Creating Family Traditions

Creating Family Traditions
Through the use of ritual and tradition, parents can empower their children with skills that will strengthen communication, develop self-acceptance, and create healthy coping mechanisms for difficult times. Though it is never too late to develop family traditions, if started when children are young, they will become healthy family habits that can last until your children are young adults. They may even continue the traditions when they start families of their own.

Here are four thoughts to get you started:

1. Create traditions around holidays and birthdays. More than just gathering the family together for special occasions, create specific rituals to attach to each holiday and/or child’s birthday. At Thanksgiving for example, create a custom where every member of the family expresses something he or she is grateful for. Or, each year for your child’s birthday, decorate the table before he or she wakes up and serve a special breakfast. Save children’s artwork through the years and hang it when the appropriate holiday arrives. It’s easy to store artwork in plastic tubs you can keep under your bed or stacked in a cabinet in the garage.

2. Pick a weekend night to all stay in together. Let young children stay up late and have movie night. Eat dinner on the couch, serve popcorn and cuddle up together. Better yet, instead of a movie, make it family game night. There are so many great games that all ages can enjoy!

3. When the weather cools off where you live, it’s the perfect time to go for a family walk. If you have a park nearby, you can play on the slides or kick a soccer ball around. If you only have thirty minutes before bedtime, it’s still a moment to seize. Skip the baths and showers for a weekly walk around the block.

4. A cherished ritual can be as simple as reading to children before bed. You can spend individual time with each of them, reading a book they have selected or you can pick a book the whole family can enjoy and read together. Even older children appreciate being read to.

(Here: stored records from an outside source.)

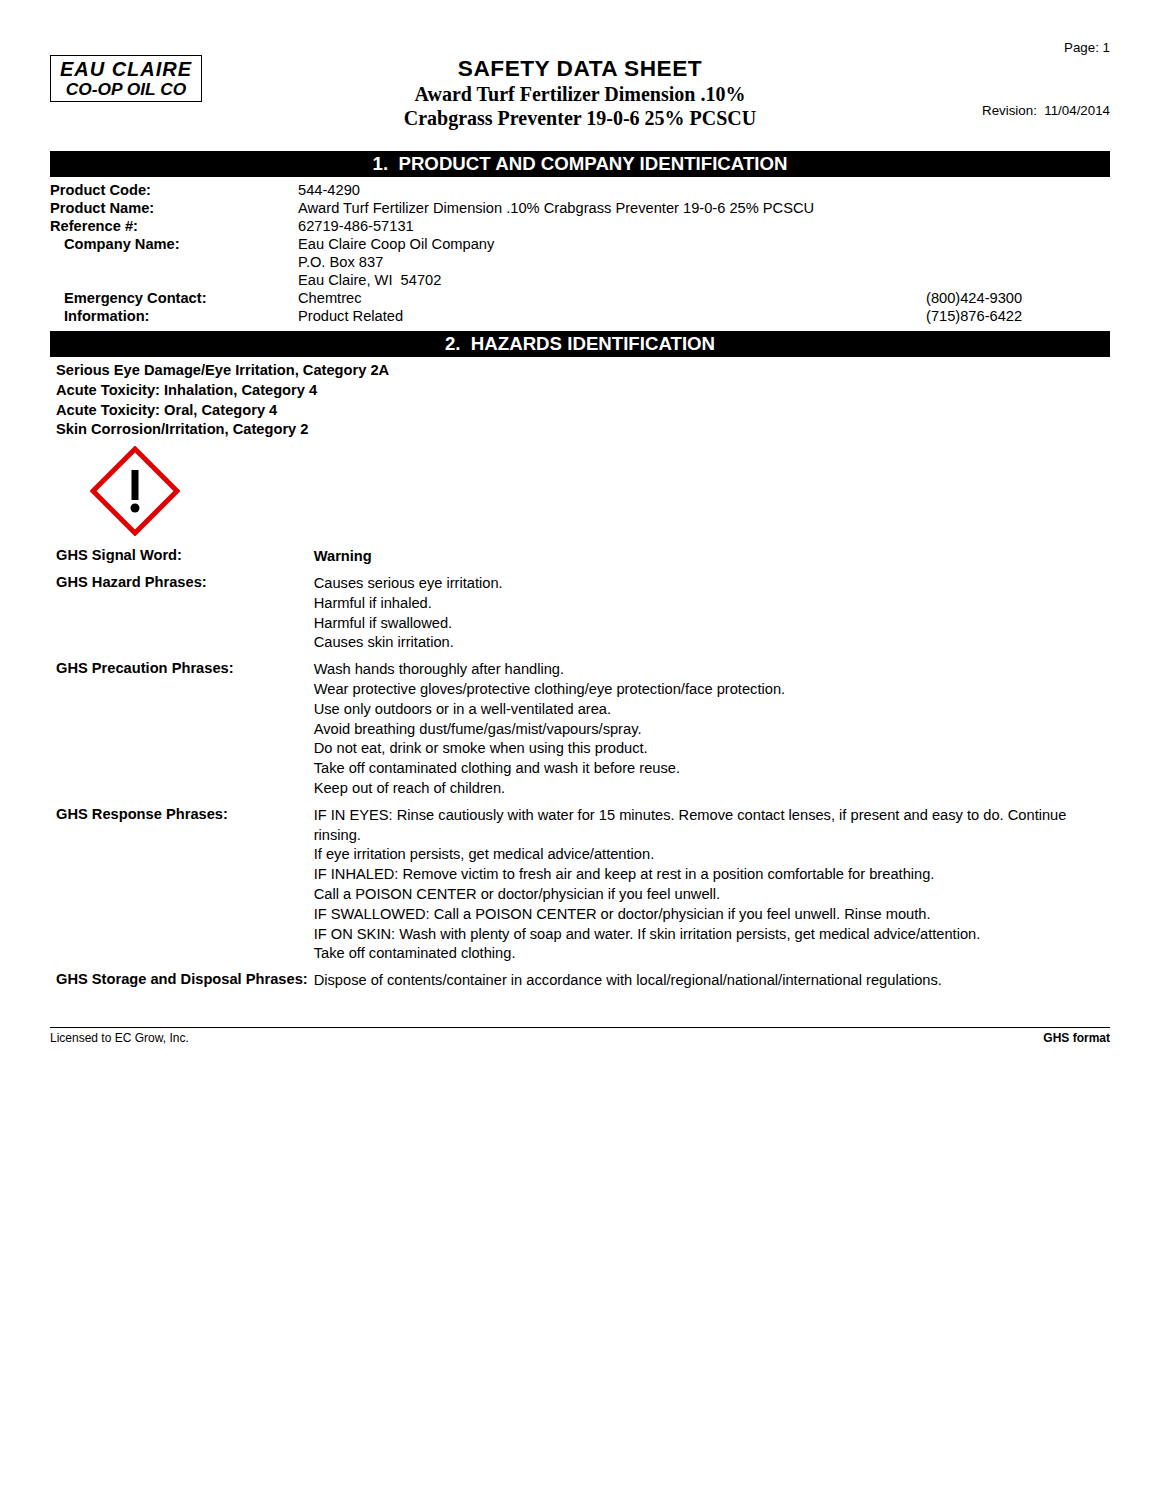Page: 1
EAU CLAIRE
CO-OP OIL CO
SAFETY DATA SHEET
Award Turf Fertilizer Dimension .10%
Crabgrass Preventer 19-0-6 25% PCSCU
Revision: 11/04/2014
1. PRODUCT AND COMPANY IDENTIFICATION
| Product Code: | 544-4290 |
| Product Name: | Award Turf Fertilizer Dimension .10% Crabgrass Preventer 19-0-6 25% PCSCU |
| Reference #: | 62719-486-57131 |
| Company Name: | Eau Claire Coop Oil Company |
| | P.O. Box 837 |
| | Eau Claire, WI 54702 |
| Emergency Contact: | Chemtrec | (800)424-9300 |
| Information: | Product Related | (715)876-6422 |
2. HAZARDS IDENTIFICATION
Serious Eye Damage/Eye Irritation, Category 2A
Acute Toxicity: Inhalation, Category 4
Acute Toxicity: Oral, Category 4
Skin Corrosion/Irritation, Category 2
| GHS Signal Word: | Warning |
| GHS Hazard Phrases: | Causes serious eye irritation. Harmful if inhaled. Harmful if swallowed. Causes skin irritation. |
| GHS Precaution Phrases: | Wash hands thoroughly after handling. Wear protective gloves/protective clothing/eye protection/face protection. Use only outdoors or in a well-ventilated area. Avoid breathing dust/fume/gas/mist/vapours/spray. Do not eat, drink or smoke when using this product. Take off contaminated clothing and wash it before reuse. Keep out of reach of children. |
| GHS Response Phrases: | IF IN EYES: Rinse cautiously with water for 15 minutes. Remove contact lenses, if present and easy to do. Continue rinsing. If eye irritation persists, get medical advice/attention. IF INHALED: Remove victim to fresh air and keep at rest in a position comfortable for breathing. Call a POISON CENTER or doctor/physician if you feel unwell. IF SWALLOWED: Call a POISON CENTER or doctor/physician if you feel unwell. Rinse mouth. IF ON SKIN: Wash with plenty of soap and water. If skin irritation persists, get medical advice/attention. Take off contaminated clothing. |
| GHS Storage and Disposal Phrases: | Dispose of contents/container in accordance with local/regional/national/international regulations. |
Licensed to EC Grow, Inc. GHS format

Family traditions do not have to be elaborate or cost a lot of money. Dedicating time to be with family each week – or even each day – will have a long lasting impact on your children. Not only will you enhance family relationships, you will also demonstrate to your children how much you value your time together. Ritual and tradition has long been a part of religions, cultures and families. I encourage you to spend time creating your own family customs.